[Passage provided Boundary: Start]

Example 3.10. (Continue to Example 2.4) $\begin{matrix} (E_{r})_{u} (P, R) = - \sum_{i = 1}^{7} p_{i} {log}_{2} \frac{1}{| [x_{i}]^{R} |} \approx 0.7166, \\ (E_{r})_{l} (P, R) = - \sum_{i = 1}^{7} p_{i} {log}_{2} \frac{1}{| [x_{i}]_{R} |} \approx 1.3561, \\ E_{r} (P, R) = \frac{1}{2} ((E_{r})_{u} (P, R) + (E_{r})_{l} (P, R)) \approx 1.0363 . \end{matrix}$

This example illustrates that (E_r) _u (P, R) notapprox (E_r) _l (P, R) . Thus, Definition 3.9 is reasonable.

Proposition 3.11. Let (U, P, R) be an FPA-space. Then $- \infty < E_{r} (P, R) \leq \sum_{i = 1}^{n} p_{i} \log_{2} n .$ If R is reflexive, then $0 \leq E_{r} (P, R) \leq \sum_{i = 1}^{n} p_{i} \log_{2} n .$ Furthermore, if R = ω, then E_r (P, R) reaches the maximum value $\sum_{i = 1}^{n} p_{i} \log_{2} n$ .

[Passage provided Boundary: End]
[Data for review Boundary: Start]

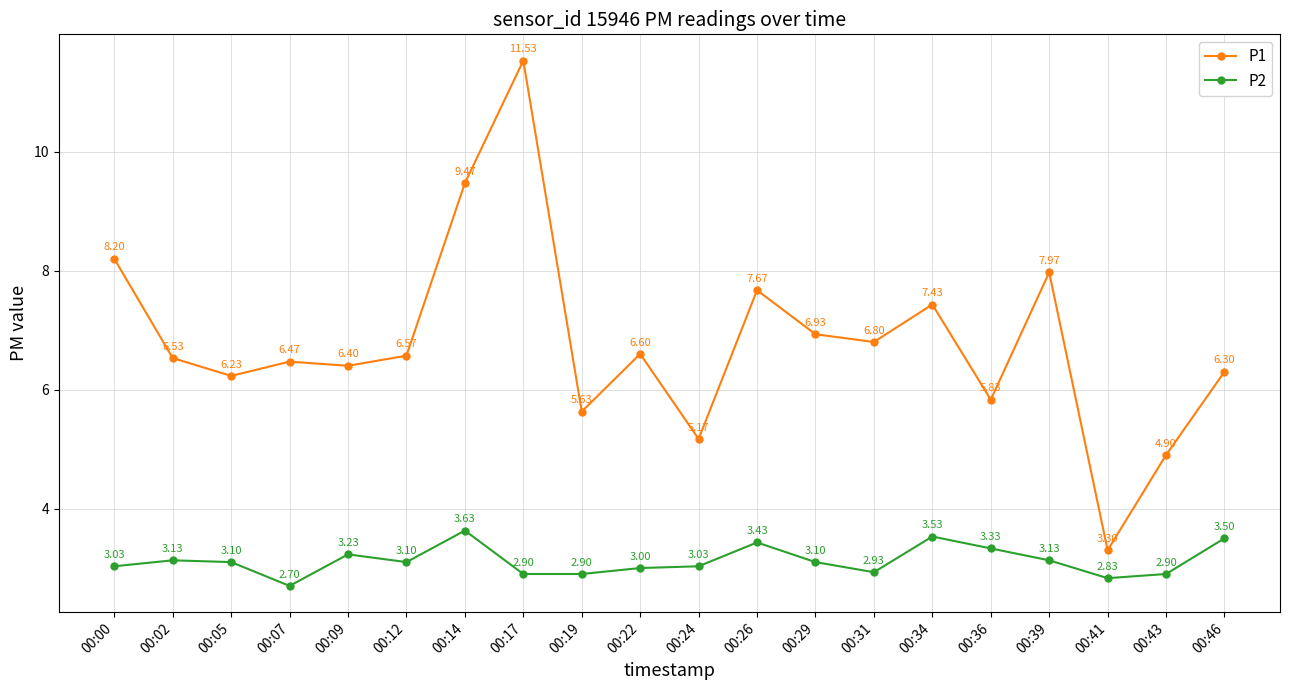

Which series changed the most between 00:02 and 00:39?

P1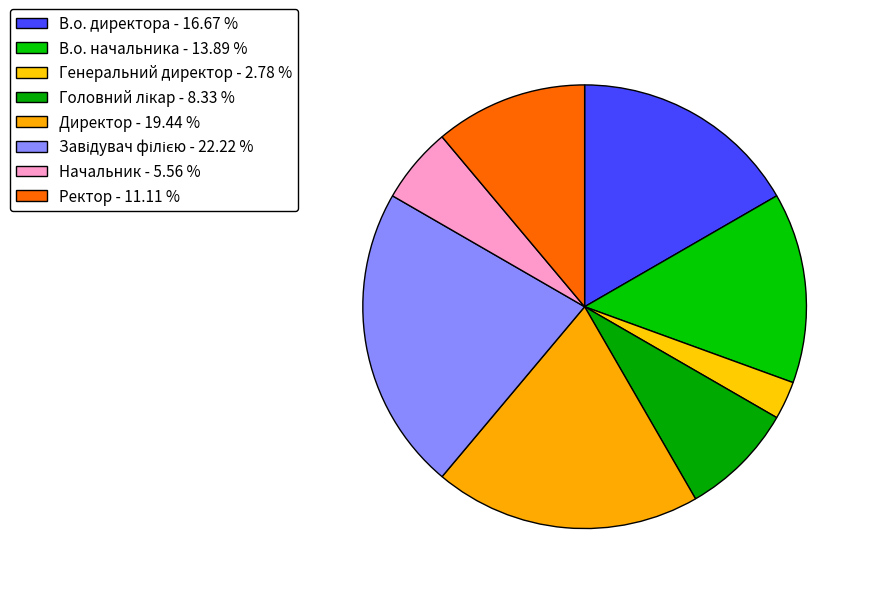

Rank the categories by value from lowest to highest.

Генеральний директор, Начальник, Головний лікар, Ректор, В.о. начальника, В.о. директора, Директор, Завідувач філією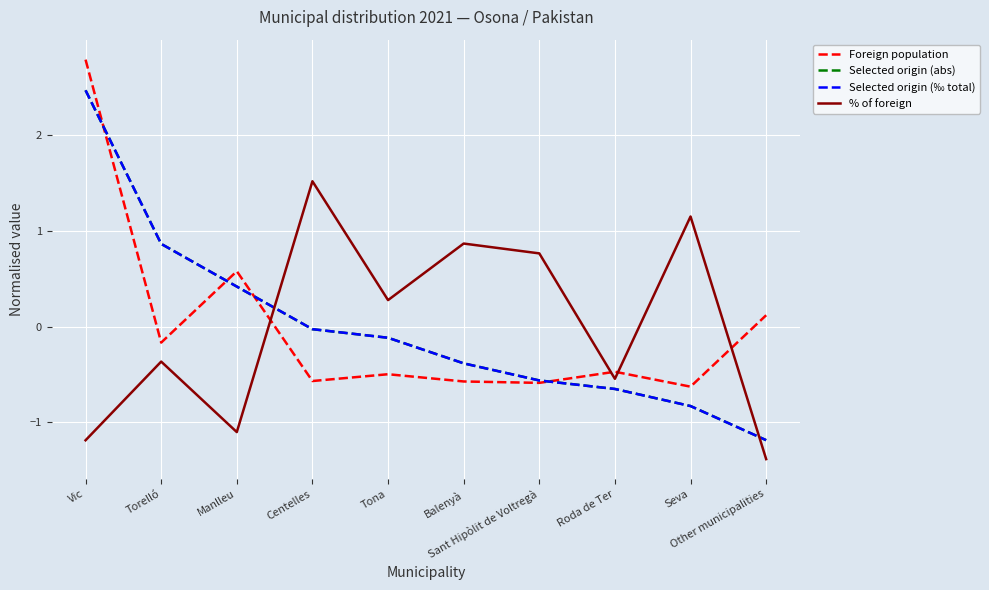

Which series has the widest spread of values?

Selected origin (abs)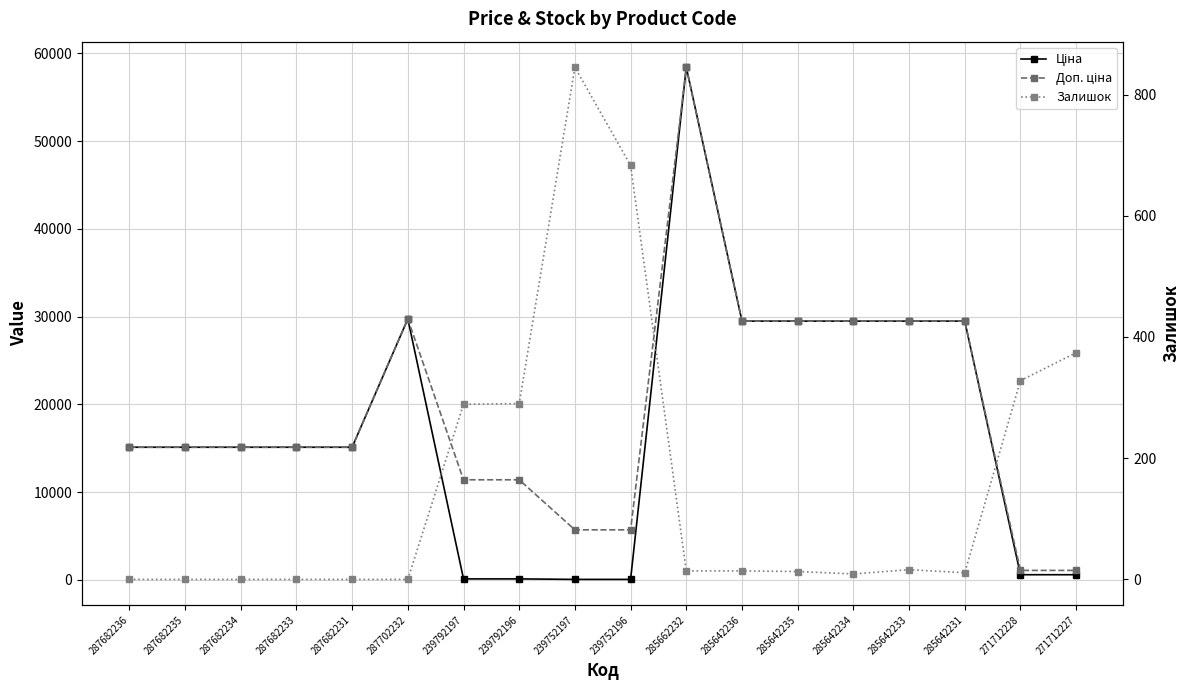

In Залишок, how many points are lower than both neighbors (excluding endpoints)?

2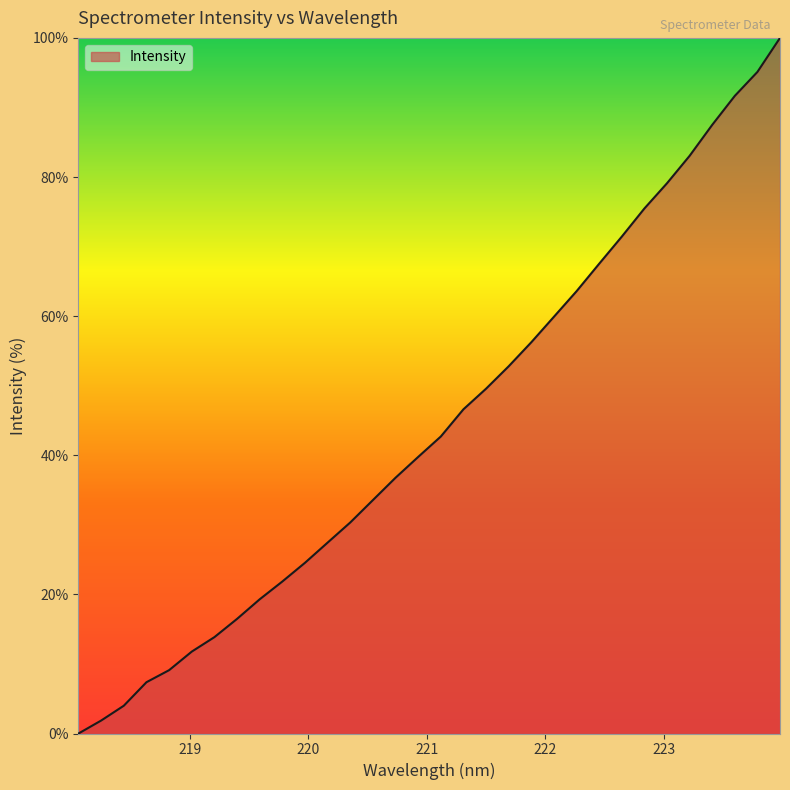

What is the maximum value shown in the chart?

100.0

[Data for review Boundary: End]

## Work item
Rewrite the passage about FPA-spaces starting with "Example 3.10. (Continue" and going on through "3.9 is reasonable.", putting "justified" in place of "reasonable".

## Exercise output
Example 3.10. (Continue to Example 2.4) $\begin{matrix} (E_{r})_{u} (P, R) = - \sum_{i = 1}^{7} p_{i} {log}_{2} \frac{1}{| [x_{i}]^{R} |} \approx 0.7166, \\ (E_{r})_{l} (P, R) = - \sum_{i = 1}^{7} p_{i} {log}_{2} \frac{1}{| [x_{i}]_{R} |} \approx 1.3561, \\ E_{r} (P, R) = \frac{1}{2} ((E_{r})_{u} (P, R) + (E_{r})_{l} (P, R)) \approx 1.0363 . \end{matrix}$

This example illustrates that (E_r) _u (P, R) notapprox (E_r) _l (P, R) . Thus, Definition 3.9 is justified.